Top of Given information

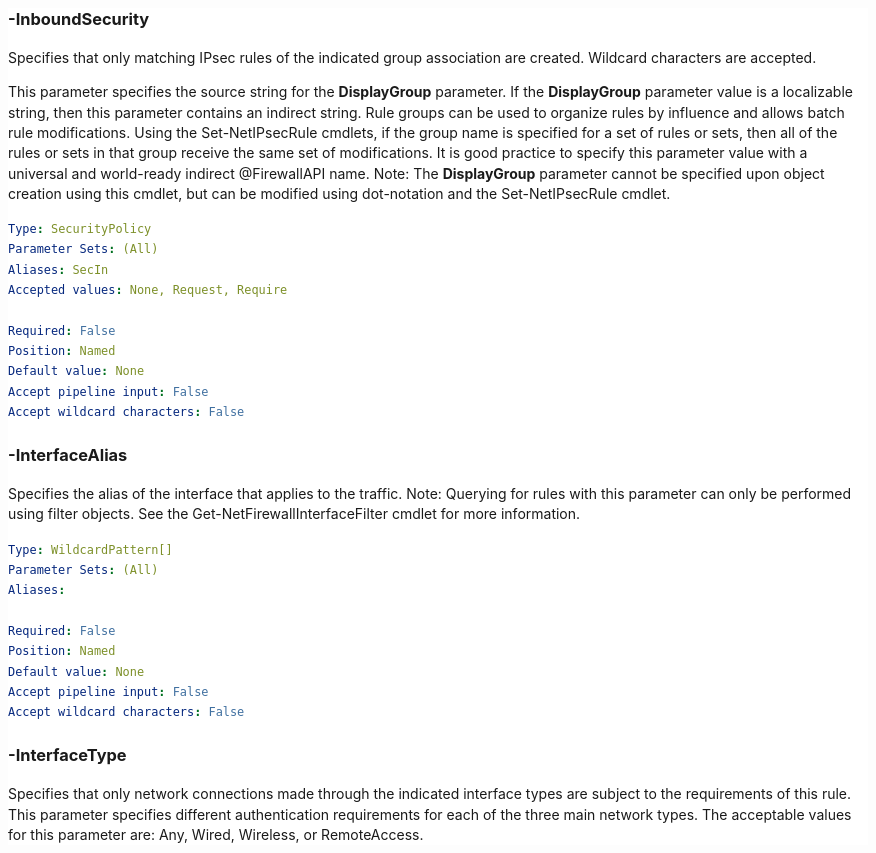 ### -InboundSecurity
Specifies that only matching IPsec rules of the indicated group association are created.
Wildcard characters are accepted. 
                         
This parameter specifies the source string for the **DisplayGroup** parameter.
If the **DisplayGroup** parameter value is a localizable string, then this parameter contains an indirect string.
Rule groups can be used to organize rules by influence and allows batch rule modifications.
Using the Set-NetIPsecRule cmdlets, if the group name is specified for a set of rules or sets, then all of the rules or sets in that group receive the same set of modifications.
It is good practice to specify this parameter value with a universal and world-ready indirect @FirewallAPI name. 
Note: The **DisplayGroup** parameter cannot be specified upon object creation using this cmdlet, but can be modified using dot-notation and the Set-NetIPsecRule cmdlet.

```yaml
Type: SecurityPolicy
Parameter Sets: (All)
Aliases: SecIn
Accepted values: None, Request, Require

Required: False
Position: Named
Default value: None
Accept pipeline input: False
Accept wildcard characters: False
```

### -InterfaceAlias
Specifies the alias of the interface that applies to the traffic. 
Note: Querying for rules with this parameter can only be performed using filter objects.
See the Get-NetFirewallInterfaceFilter cmdlet for more information.

```yaml
Type: WildcardPattern[]
Parameter Sets: (All)
Aliases: 

Required: False
Position: Named
Default value: None
Accept pipeline input: False
Accept wildcard characters: False
```

### -InterfaceType
Specifies that only network connections made through the indicated interface types are subject to the requirements of this rule.
This parameter specifies different authentication requirements for each of the three main network types. 
The acceptable values for this parameter are: Any, Wired, Wireless, or RemoteAccess. 
                         
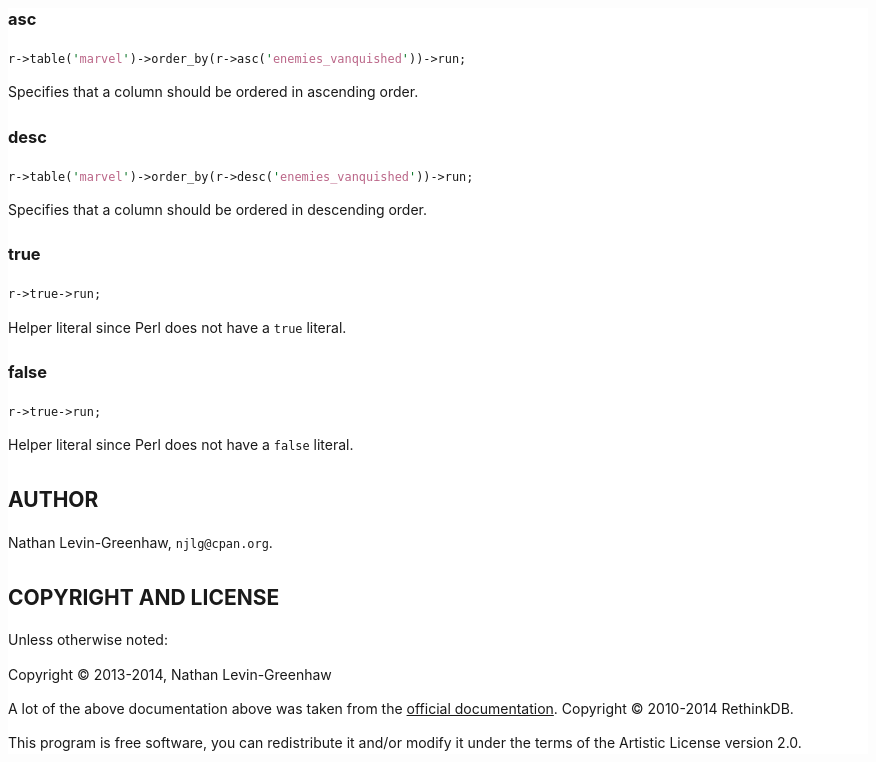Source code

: ### asc

```perl
r->table('marvel')->order_by(r->asc('enemies_vanquished'))->run;

```

Specifies that a column should be ordered in ascending order.

### desc

```perl
r->table('marvel')->order_by(r->desc('enemies_vanquished'))->run;

```

Specifies that a column should be ordered in descending order.

### true

```perl
r->true->run;

```

Helper literal since Perl does not have a `true` literal.

### false

```perl
r->true->run;

```

Helper literal since Perl does not have a `false` literal.

## AUTHOR

Nathan Levin-Greenhaw, `njlg@cpan.org`.

## COPYRIGHT AND LICENSE

Unless otherwise noted:

Copyright &copy; 2013-2014, Nathan Levin-Greenhaw

A lot of the above documentation above was taken from the
[official documentation](http://rethinkdb.com/api/).
Copyright &copy; 2010-2014 RethinkDB.

This program is free software, you can redistribute it and/or modify it under
the terms of the Artistic License version 2.0.
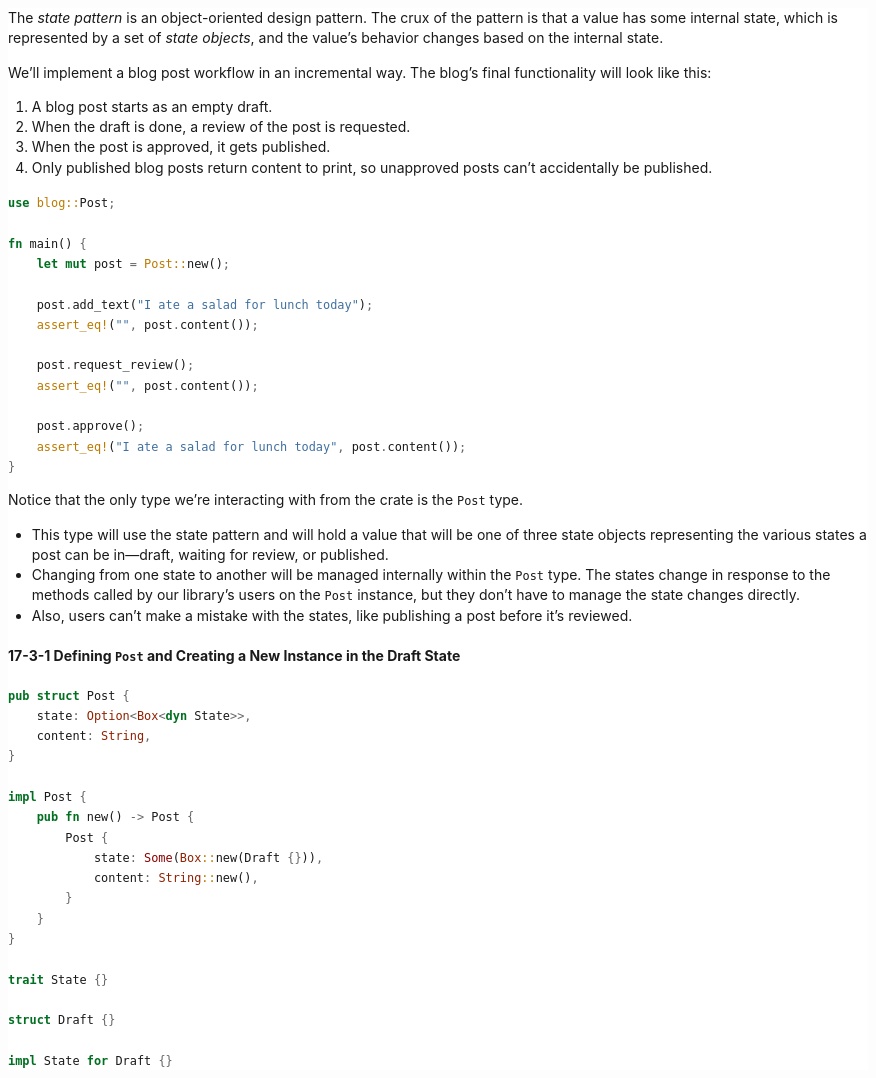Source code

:The *state pattern* is an object-oriented design pattern. The crux of the pattern is that a value has some internal state, which is represented by a set of *state objects*, and the value’s behavior changes based on the internal state. 

We’ll implement a blog post workflow in an incremental way. The blog’s final functionality will look like this:

1. A blog post starts as an empty draft.
2. When the draft is done, a review of the post is requested.
3. When the post is approved, it gets published.
4. Only published blog posts return content to print, so unapproved posts can’t accidentally be published.

```rust
use blog::Post;

fn main() {
    let mut post = Post::new();

    post.add_text("I ate a salad for lunch today");
    assert_eq!("", post.content());

    post.request_review();
    assert_eq!("", post.content());

    post.approve();
    assert_eq!("I ate a salad for lunch today", post.content());
}
```

Notice that the only type we’re interacting with from the crate is the `Post` type. 

- This type will use the state pattern and will hold a value that will be one of three state objects representing the various states a post can be in—draft, waiting for review, or published. 
- Changing from one state to another will be managed internally within the `Post` type. The states change in response to the methods called by our library’s users on the `Post` instance, but they don’t have to manage the state changes directly. 
- Also, users can’t make a mistake with the states, like publishing a post before it’s reviewed.

#### 17-3-1 Defining `Post` and Creating a New Instance in the Draft State

```rust
pub struct Post {
    state: Option<Box<dyn State>>,
    content: String,
}

impl Post {
    pub fn new() -> Post {
        Post {
            state: Some(Box::new(Draft {})),
            content: String::new(),
        }
    }
}

trait State {}

struct Draft {}

impl State for Draft {}
```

Bottom of Given information

What to produce
All lines above from the one containing "### -InterfaceAlias" to the one containing "Specifies that only network" must be repeated exactly, both lines included, and no others.

Output
### -InterfaceAlias
Specifies the alias of the interface that applies to the traffic. 
Note: Querying for rules with this parameter can only be performed using filter objects.
See the Get-NetFirewallInterfaceFilter cmdlet for more information.

```yaml
Type: WildcardPattern[]
Parameter Sets: (All)
Aliases: 

Required: False
Position: Named
Default value: None
Accept pipeline input: False
Accept wildcard characters: False
```

### -InterfaceType
Specifies that only network connections made through the indicated interface types are subject to the requirements of this rule.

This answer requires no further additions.